Would you reproduce all of the entries below, character for character?

***** DATA SUPPLIED *****

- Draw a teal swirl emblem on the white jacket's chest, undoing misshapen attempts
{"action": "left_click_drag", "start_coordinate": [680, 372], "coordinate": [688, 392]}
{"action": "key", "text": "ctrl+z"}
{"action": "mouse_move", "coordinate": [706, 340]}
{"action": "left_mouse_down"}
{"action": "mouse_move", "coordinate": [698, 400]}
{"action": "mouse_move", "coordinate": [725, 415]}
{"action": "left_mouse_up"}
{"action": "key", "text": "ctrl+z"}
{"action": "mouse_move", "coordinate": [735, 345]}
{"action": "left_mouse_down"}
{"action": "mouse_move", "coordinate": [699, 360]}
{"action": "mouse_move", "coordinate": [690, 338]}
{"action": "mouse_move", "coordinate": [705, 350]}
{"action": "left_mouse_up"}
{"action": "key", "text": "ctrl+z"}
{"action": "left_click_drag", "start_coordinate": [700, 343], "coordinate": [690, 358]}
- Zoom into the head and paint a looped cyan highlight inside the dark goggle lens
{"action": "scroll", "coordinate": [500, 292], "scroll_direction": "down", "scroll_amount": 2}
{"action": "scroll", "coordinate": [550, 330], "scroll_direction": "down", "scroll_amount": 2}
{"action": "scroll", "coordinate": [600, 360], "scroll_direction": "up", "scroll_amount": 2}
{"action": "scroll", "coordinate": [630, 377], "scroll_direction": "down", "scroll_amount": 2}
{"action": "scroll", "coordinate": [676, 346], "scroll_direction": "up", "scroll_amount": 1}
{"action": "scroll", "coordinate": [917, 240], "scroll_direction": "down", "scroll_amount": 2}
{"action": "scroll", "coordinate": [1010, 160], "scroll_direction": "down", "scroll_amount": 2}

*****

REPLY TO THE TASK.
- Draw a teal swirl emblem on the white jacket's chest, undoing misshapen attempts
{"action": "left_click_drag", "start_coordinate": [680, 372], "coordinate": [688, 392]}
{"action": "key", "text": "ctrl+z"}
{"action": "mouse_move", "coordinate": [706, 340]}
{"action": "left_mouse_down"}
{"action": "mouse_move", "coordinate": [698, 400]}
{"action": "mouse_move", "coordinate": [725, 415]}
{"action": "left_mouse_up"}
{"action": "key", "text": "ctrl+z"}
{"action": "mouse_move", "coordinate": [735, 345]}
{"action": "left_mouse_down"}
{"action": "mouse_move", "coordinate": [699, 360]}
{"action": "mouse_move", "coordinate": [690, 338]}
{"action": "mouse_move", "coordinate": [705, 350]}
{"action": "left_mouse_up"}
{"action": "key", "text": "ctrl+z"}
{"action": "left_click_drag", "start_coordinate": [700, 343], "coordinate": [690, 358]}
- Zoom into the head and paint a looped cyan highlight inside the dark goggle lens
{"action": "scroll", "coordinate": [500, 292], "scroll_direction": "down", "scroll_amount": 2}
{"action": "scroll", "coordinate": [550, 330], "scroll_direction": "down", "scroll_amount": 2}
{"action": "scroll", "coordinate": [600, 360], "scroll_direction": "up", "scroll_amount": 2}
{"action": "scroll", "coordinate": [630, 377], "scroll_direction": "down", "scroll_amount": 2}
{"action": "scroll", "coordinate": [676, 346], "scroll_direction": "up", "scroll_amount": 1}
{"action": "scroll", "coordinate": [917, 240], "scroll_direction": "down", "scroll_amount": 2}
{"action": "scroll", "coordinate": [1010, 160], "scroll_direction": "down", "scroll_amount": 2}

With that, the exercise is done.